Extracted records
- Opening Delimiter -

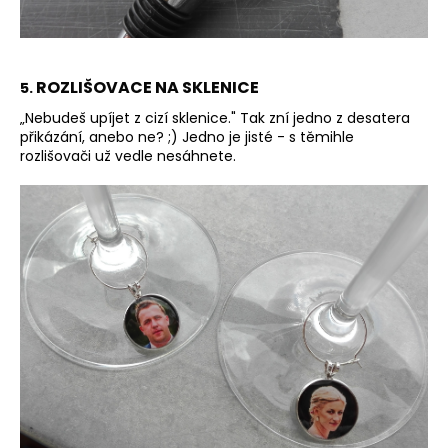
ROZLIŠOVACE NA SKLENICE
5.
„Nebudeš upíjet z cizí sklenice." Tak zní jedno z desatera
přikázání, anebo ne? ;) Jedno je jisté - s těmihle
rozlišovači už vedle nesáhnete.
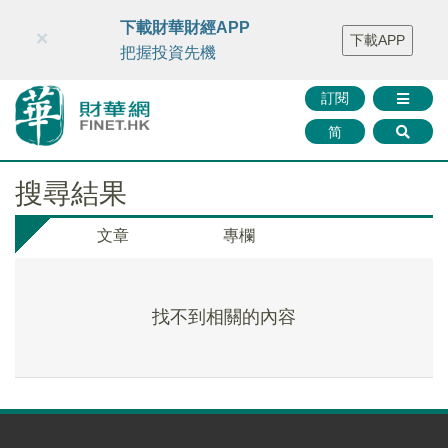
財華智庫網
FINTV
FINMETA
財華證券
媒體矩陣
下載財華財經APP
×
下載APP
智庫沙龍
聯絡我們
把握投資先機
訂閱
简
搜尋結果
文章
專欄
找不到相關的內容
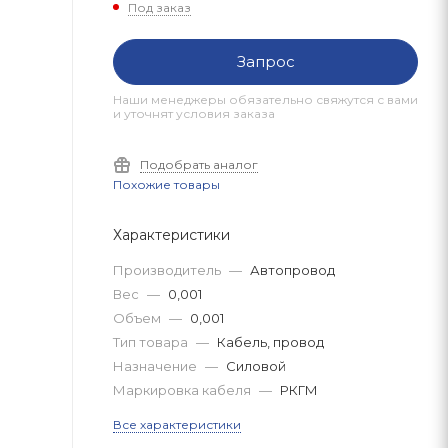
Под заказ
Запрос
Наши менеджеры обязательно свяжутся с вами
и уточнят условия заказа
Подобрать аналог
Похожие товары
Характеристики
Производитель
—
Автопровод
Вес
—
0,001
Объем
—
0,001
Тип товара
—
Кабель, провод
Назначение
—
Силовой
Маркировка кабеля
—
РКГМ
Все характеристики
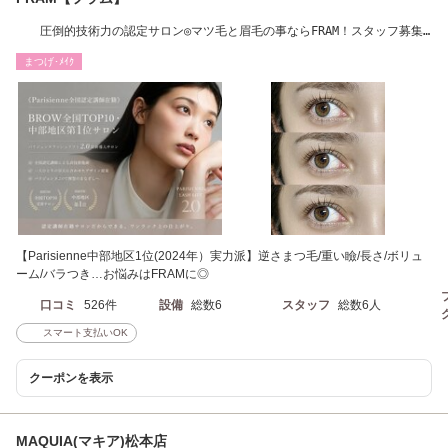
圧倒的技術力の認定サロン◎マツ毛と眉毛の事ならFRAM！スタッフ募集
中♪駐車場無料◎
まつげ･ﾒｲｸ
【Parisienne中部地区1位(2024年）実力派】逆さまつ毛/重い瞼/長さ/ボリュ
ーム/バラつき…お悩みはFRAMに◎
口コミ
526件
設備
総数6
スタッフ
総数6人
スマート支払いOK
クーポンを表示
MAQUIA(マキア)松本店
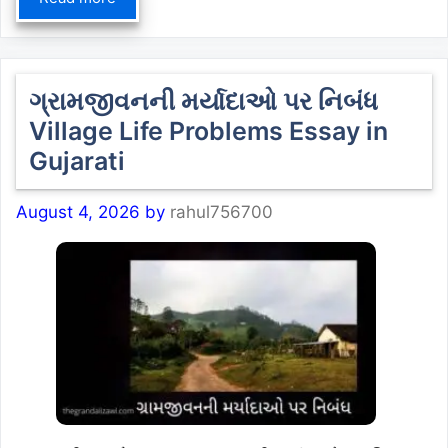
ગ્રામજીવનની મર્યાદાઓ પર નિબંધ
Village Life Problems Essay in
Gujarati
August 4, 2026
by
rahul756700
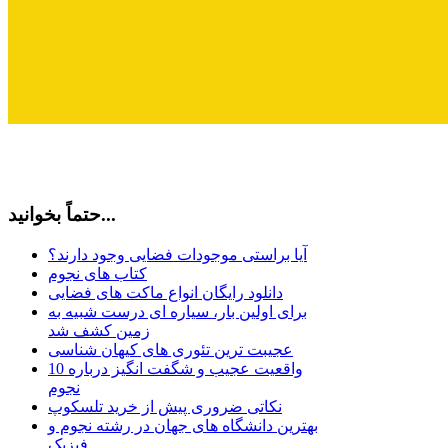
حتماً بخوانید...
آیا براستی موجودات فضایی وجود دارند؟
کتاب های نجوم
دانلود رایگان انواع ماکت های فضایی
برای اولین بار، سیاره ای درست شبیه به
زمین کشف شد
عجیبت ترین تئوری های کیهان شناسی
10 واقعیت عجیب و شگفت انگیز درباره
نجوم
نکاتی ضروری پیش از خرید تلسکوپ
بهترین دانشگاه های جهان در رشته نجوم و
فیزیک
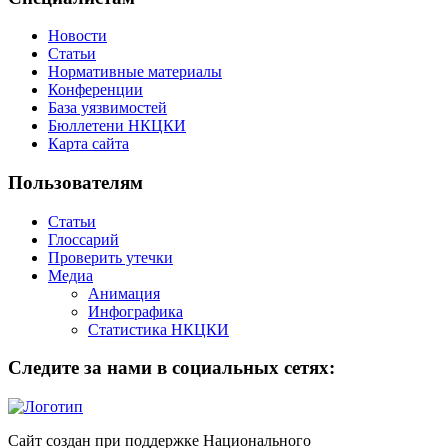
Новости
Статьи
Нормативные материалы
Конференции
База уязвимостей
Бюллетени НКЦКИ
Карта сайта
Пользователям
Статьи
Глоссарий
Проверить утечки
Медиа
Анимация
Инфографика
Статистика НКЦКИ
Следите за нами в социальных сетях:
Сайт создан при поддержке Национального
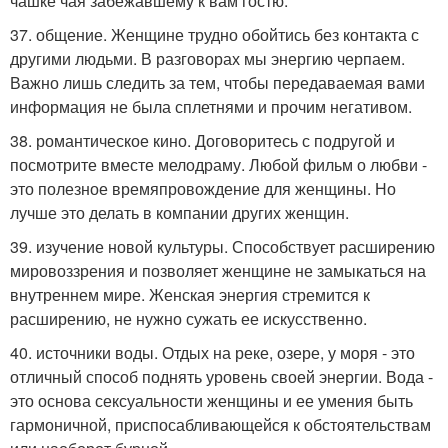
чашке чая забежавшему к вам гостю.
37. общение. Женщине трудно обойтись без контакта с
другими людьми. В разговорах мы энергию черпаем.
Важно лишь следить за тем, чтобы передаваемая вами
информация не была сплетнями и прочим негативом.
38. романтическое кино. Договоритесь с подругой и
посмотрите вместе мелодраму. Любой фильм о любви -
это полезное времяпровождение для женщины. Но
лучше это делать в компании других женщин.
39. изучение новой культуры. Способствует расширению
мировоззрения и позволяет женщине не замыкаться на
внутреннем мире. Женская энергия стремится к
расширению, не нужно сужать ее искусственно.
40. источники воды. Отдых на реке, озере, у моря - это
отличный способ поднять уровень своей энергии. Вода -
это основа сексуальности женщины и ее умения быть
гармоничной, приспосабливающейся к обстоятельствам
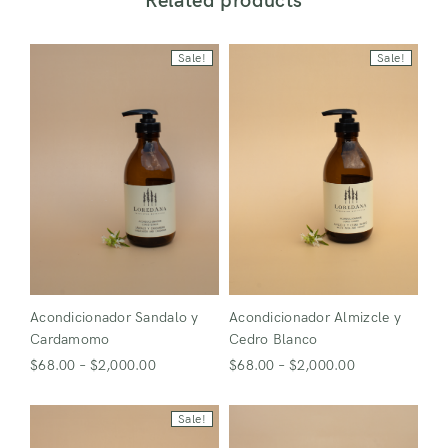
Related products
Sale!
Sale!
Remember Me
Lost Password?
Don’t have an account?
Register
Acondicionador Sandalo y
Acondicionador Almizcle y
Cardamomo
Cedro Blanco
$
68.00
–
$
2,000.00
$
68.00
–
$
2,000.00
Sale!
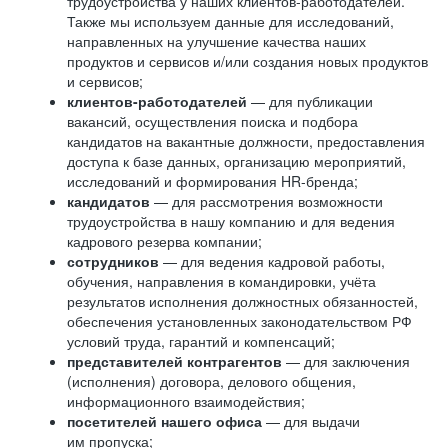
трудоустройства у наших клиентов-работодателей.
Также мы используем данные для исследований,
направленных на улучшение качества наших
продуктов и сервисов и/или создания новых продуктов
и сервисов;
клиентов-работодателей
— для публикации
вакансий, осуществления поиска и подбора
кандидатов на вакантные должности, предоставления
доступа к базе данных, организацию мероприятий,
исследований и формирования HR-бренда;
кандидатов
— для рассмотрения возможности
трудоустройства в нашу компанию и для ведения
кадрового резерва компании;
сотрудников
— для ведения кадровой работы,
обучения, направления в командировки, учёта
результатов исполнения должностных обязанностей,
обеспечения установленных законодательством РФ
условий труда, гарантий и компенсаций;
представителей контрагентов
— для заключения
(исполнения) договора, делового общения,
информационного взаимодействия;
посетителей нашего офиса
— для выдачи
им пропуска;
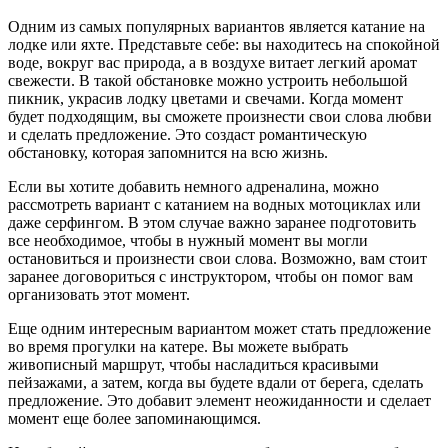
Одним из самых популярных вариантов является катание на
лодке или яхте. Представьте себе: вы находитесь на спокойной
воде, вокруг вас природа, а в воздухе витает легкий аромат
свежести. В такой обстановке можно устроить небольшой
пикник, украсив лодку цветами и свечами. Когда момент
будет подходящим, вы сможете произнести свои слова любви
и сделать предложение. Это создаст романтическую
обстановку, которая запомнится на всю жизнь.
Если вы хотите добавить немного адреналина, можно
рассмотреть вариант с катанием на водных мотоциклах или
даже серфингом. В этом случае важно заранее подготовить
все необходимое, чтобы в нужный момент вы могли
остановиться и произнести свои слова. Возможно, вам стоит
заранее договориться с инструктором, чтобы он помог вам
организовать этот момент.
Еще одним интересным вариантом может стать предложение
во время прогулки на катере. Вы можете выбрать
живописный маршрут, чтобы насладиться красивыми
пейзажами, а затем, когда вы будете вдали от берега, сделать
предложение. Это добавит элемент неожиданности и сделает
момент еще более запоминающимся.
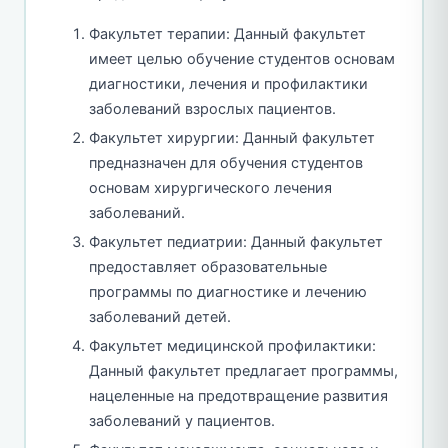
Факультет терапии: Данный факультет
имеет целью обучение студентов основам
диагностики, лечения и профилактики
заболеваний взрослых пациентов.
Факультет хирургии: Данный факультет
предназначен для обучения студентов
основам хирургического лечения
заболеваний.
Факультет педиатрии: Данный факультет
предоставляет образовательные
программы по диагностике и лечению
заболеваний детей.
Факультет медицинской профилактики:
Данный факультет предлагает программы,
нацеленные на предотвращение развития
заболеваний у пациентов.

- Closing Delimiter -

BRIEF -> Quote precisely the lines of the data from the line containing "все необходимое, чтобы" through its final line, both included, excluding pictures.

RESULT OF THE TASK ->
все необходимое, чтобы в нужный момент вы могли
остановиться и произнести свои слова. Возможно, вам стоит
заранее договориться с инструктором, чтобы он помог вам
организовать этот момент.
Еще одним интересным вариантом может стать предложение
во время прогулки на катере. Вы можете выбрать
живописный маршрут, чтобы насладиться красивыми
пейзажами, а затем, когда вы будете вдали от берега, сделать
предложение. Это добавит элемент неожиданности и сделает
момент еще более запоминающимся.
Факультет терапии: Данный факультет
имеет целью обучение студентов основам
диагностики, лечения и профилактики
заболеваний взрослых пациентов.
Факультет хирургии: Данный факультет
предназначен для обучения студентов
основам хирургического лечения
заболеваний.
Факультет педиатрии: Данный факультет
предоставляет образовательные
программы по диагностике и лечению
заболеваний детей.
Факультет медицинской профилактики:
Данный факультет предлагает программы,
нацеленные на предотвращение развития
заболеваний у пациентов.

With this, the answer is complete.